*Task brief*. All lines of the material should be given again exactly.

Start of Given data

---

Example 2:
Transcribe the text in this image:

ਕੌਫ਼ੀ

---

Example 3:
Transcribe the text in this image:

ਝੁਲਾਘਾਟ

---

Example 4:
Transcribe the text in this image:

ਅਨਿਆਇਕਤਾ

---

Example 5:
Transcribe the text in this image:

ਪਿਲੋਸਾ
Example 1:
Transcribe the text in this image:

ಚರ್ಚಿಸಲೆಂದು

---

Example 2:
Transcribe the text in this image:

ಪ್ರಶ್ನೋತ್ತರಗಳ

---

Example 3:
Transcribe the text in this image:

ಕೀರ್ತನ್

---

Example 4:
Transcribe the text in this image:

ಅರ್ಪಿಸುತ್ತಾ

End of Given data

*Solution for this problem*.
---

Example 2:
Transcribe the text in this image:

ਕੌਫ਼ੀ

---

Example 3:
Transcribe the text in this image:

ਝੁਲਾਘਾਟ

---

Example 4:
Transcribe the text in this image:

ਅਨਿਆਇਕਤਾ

---

Example 5:
Transcribe the text in this image:

ਪਿਲੋਸਾ
Example 1:
Transcribe the text in this image:

ಚರ್ಚಿಸಲೆಂದು

---

Example 2:
Transcribe the text in this image:

ಪ್ರಶ್ನೋತ್ತರಗಳ

---

Example 3:
Transcribe the text in this image:

ಕೀರ್ತನ್

---

Example 4:
Transcribe the text in this image:

ಅರ್ಪಿಸುತ್ತಾ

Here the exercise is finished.